[Collection entries]

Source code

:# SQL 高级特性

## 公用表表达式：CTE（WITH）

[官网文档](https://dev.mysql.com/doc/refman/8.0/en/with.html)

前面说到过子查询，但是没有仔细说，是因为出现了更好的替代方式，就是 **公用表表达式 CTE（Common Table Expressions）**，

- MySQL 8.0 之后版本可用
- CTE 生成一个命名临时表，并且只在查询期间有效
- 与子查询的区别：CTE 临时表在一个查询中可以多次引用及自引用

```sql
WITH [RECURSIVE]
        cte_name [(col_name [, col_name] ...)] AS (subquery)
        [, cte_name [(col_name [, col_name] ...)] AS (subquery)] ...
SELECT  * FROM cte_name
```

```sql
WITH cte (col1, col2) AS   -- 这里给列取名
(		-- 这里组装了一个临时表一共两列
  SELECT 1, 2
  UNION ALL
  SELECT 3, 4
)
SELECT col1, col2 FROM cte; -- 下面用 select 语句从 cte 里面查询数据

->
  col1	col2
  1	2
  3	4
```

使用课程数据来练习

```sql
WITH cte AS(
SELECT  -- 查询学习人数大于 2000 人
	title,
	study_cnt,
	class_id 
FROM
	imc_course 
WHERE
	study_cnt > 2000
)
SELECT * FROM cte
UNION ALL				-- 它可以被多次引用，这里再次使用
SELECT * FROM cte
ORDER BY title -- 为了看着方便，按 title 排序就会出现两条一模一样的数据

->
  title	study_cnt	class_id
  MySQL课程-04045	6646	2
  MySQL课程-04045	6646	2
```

# Task directions
Lines containing the word "subquery" must be found in the data above and copied.

# Task response
        cte_name [(col_name [, col_name] ...)] AS (subquery)
        [, cte_name [(col_name [, col_name] ...)] AS (subquery)] ...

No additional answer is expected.